The Saudi crown prince Muhammed bin Salman has been undertaking a weekslong U.S. charm offensive. One of the key themes surrounding his visit is the kingdom’s initiative to extend the oil production cuts that it leads jointly with Russia.
Despite an uptick in oil prices, a closer look at the oil market unveils the real winner of curtailing crude exports: America. U.S. oil output broke through the 10 million barrels a day mark for the first time in half a century. And, according to a recent statement by the Director of the International Energy Agency, it could reach a record of 12.1 million barrels a day in 2023.
Although the price of a barrel of oil has somewhat retreated from the January $70 heights, it is still $10 above its level a year ago and more than double what it was during the price collapse in early 2016. This has been helped along by phenomenal discipline within OPEC+, as the agreement on production cuts between OPEC, Russia and nine more exporting countries is informally known. Apparently compliance has reached a surprising 138% — exporters have made bigger cuts than initially pledged.
As always, however, the devil is in the details.
The bigger cutbacks are largely an optical illusion: Curtailed production is due to the protracted but inevitable collapse of Venezuela’s oil industry. Just last year its oil production shrunk by 20%, taking close to 500,000 barrels of daily output off the market.

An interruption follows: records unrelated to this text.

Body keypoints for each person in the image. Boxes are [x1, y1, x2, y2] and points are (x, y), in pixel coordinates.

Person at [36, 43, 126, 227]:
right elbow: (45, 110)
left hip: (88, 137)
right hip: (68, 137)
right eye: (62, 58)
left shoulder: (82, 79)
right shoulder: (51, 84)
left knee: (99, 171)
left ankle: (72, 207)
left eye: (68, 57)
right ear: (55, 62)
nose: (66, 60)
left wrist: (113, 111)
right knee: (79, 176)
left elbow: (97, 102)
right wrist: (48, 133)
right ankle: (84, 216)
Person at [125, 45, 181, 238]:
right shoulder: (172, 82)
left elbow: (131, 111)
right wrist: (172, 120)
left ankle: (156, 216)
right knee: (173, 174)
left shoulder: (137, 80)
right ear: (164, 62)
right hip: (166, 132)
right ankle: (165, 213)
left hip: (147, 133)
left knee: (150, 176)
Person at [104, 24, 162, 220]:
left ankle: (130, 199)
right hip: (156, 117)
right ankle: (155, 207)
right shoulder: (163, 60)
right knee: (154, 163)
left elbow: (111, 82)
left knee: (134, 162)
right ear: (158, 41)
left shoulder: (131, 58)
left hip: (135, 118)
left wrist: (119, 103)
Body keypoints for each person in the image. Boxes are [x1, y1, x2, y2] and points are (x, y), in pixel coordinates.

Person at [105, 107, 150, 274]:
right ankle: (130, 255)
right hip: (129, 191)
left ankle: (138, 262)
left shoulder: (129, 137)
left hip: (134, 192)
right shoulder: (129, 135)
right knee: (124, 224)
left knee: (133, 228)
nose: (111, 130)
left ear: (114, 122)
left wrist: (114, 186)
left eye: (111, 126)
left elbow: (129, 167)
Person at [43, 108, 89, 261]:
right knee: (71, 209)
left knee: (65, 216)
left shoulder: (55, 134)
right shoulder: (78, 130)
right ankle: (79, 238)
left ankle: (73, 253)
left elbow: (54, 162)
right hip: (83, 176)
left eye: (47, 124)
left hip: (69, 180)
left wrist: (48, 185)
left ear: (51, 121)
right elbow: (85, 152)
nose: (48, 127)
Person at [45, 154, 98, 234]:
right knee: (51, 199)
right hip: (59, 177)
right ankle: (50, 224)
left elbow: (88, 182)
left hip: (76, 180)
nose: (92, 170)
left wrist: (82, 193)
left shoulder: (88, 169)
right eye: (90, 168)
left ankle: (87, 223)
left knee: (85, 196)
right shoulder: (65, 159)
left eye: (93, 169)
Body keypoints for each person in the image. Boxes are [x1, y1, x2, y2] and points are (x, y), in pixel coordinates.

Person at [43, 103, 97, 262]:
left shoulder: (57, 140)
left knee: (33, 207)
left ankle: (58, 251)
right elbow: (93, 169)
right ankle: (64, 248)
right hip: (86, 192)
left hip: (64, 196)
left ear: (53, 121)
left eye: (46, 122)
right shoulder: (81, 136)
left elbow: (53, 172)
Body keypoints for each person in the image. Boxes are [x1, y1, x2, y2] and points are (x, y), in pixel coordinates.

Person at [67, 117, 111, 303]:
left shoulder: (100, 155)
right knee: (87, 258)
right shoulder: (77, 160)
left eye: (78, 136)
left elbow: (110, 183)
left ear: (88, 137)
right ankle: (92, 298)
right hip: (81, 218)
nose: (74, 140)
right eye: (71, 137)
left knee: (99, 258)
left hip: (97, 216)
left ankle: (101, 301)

Moreover, the actual influence of the production cuts on the market is far from obvious. Policymakers in OPEC countries believe that restraining output created a floor under the crude price. Most likely, it helped, but it was not the only reason for the price recovery. The global oil market is extraordinary convoluted and multifaceted; behind every price movement there several overlapping price drivers. Despite heightened media attention to production cuts, other factors played an important role, for instance, relative U.S. dollar weakness, or upbeat global GDP growth forecasts.

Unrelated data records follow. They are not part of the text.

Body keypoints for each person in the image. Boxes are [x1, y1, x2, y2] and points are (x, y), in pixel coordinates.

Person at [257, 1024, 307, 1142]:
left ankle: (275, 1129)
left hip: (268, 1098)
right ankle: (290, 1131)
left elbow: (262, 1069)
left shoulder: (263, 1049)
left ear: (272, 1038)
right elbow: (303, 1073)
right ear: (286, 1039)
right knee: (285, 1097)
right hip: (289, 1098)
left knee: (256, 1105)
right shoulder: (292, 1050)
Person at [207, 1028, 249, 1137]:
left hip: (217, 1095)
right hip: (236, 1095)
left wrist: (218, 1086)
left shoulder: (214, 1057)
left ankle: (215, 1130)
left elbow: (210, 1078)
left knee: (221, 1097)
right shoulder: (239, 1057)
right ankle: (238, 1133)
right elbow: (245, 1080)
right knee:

At the moment, the new alliance (or ROPEC — OPEC plus Russia — as the media referred to it recently) is a major cause célèbre. Are we really witnessing the creation of a new colossus which can single‐handedly balance the energy market? Those who believe that also believe the 2014–15 oil price crash was business as usual — just another cycle which can be managed by production cuts. But from what we’ve seen so far, it was not. It was a market shift, and one which favored the U.S.
Several factors played a role in said shift, but the biggest was likely the shale revolution. In essence, a leap in shale companies’ efficiency caused a fall in the oil price. As a consequence, the entire petroleum industry had to become leaner and cut costs to adjust to the new equilibrium.
And once again, American shale companies were ahead of the pack. Cost reductions among global oil companies were estimated at 16% in 2015–16, while among U.S. shale producers they reached 26% on average in the same period.
It’s survival of the fittest. In the grand scheme of things, Saudi Arabia and Russia are trying to balance not just one government, nor even a country, but the entire industry. Fundamentally, it’s OPEC+ vs. market efficiency. In the longer run, however, this game cannot be won, because it will require an ever bigger sacrifice by those countries cutting production. To defend a certain price minimum, say $60 per barrel, the coalition of petro‐states will have to carry on reducing their output.
Arguably, leaders of the Gulf states and Russia are falling victim to politics, a field in which it’s better to be seen doing something than nothing. Especially when no one is sure what (if anything) would work. But who is the biggest economic winner in this game? Ironically, it’s America yet again.
Each time Saudi Arabia and their allies restrict exports, they prop up the price and create a vacant market share which then gives a boost to those producers outside the agreement that are not bound by quotas. The biggest among them is the United States. Naturally, thousands of American companies are keen for a free ride.
All of that is happening already. The U.S. has just overtaken Saudi Arabia in oil production and is expected to rival Russia soon. No wonder U.S. oil companies were expected to be especially cordial with the Saudi delegation during the princely visit. But one might imagine that on the sidelines of the meetings many Saudis will be scratching their heads and wondering how and why did they get themselves into this pickle.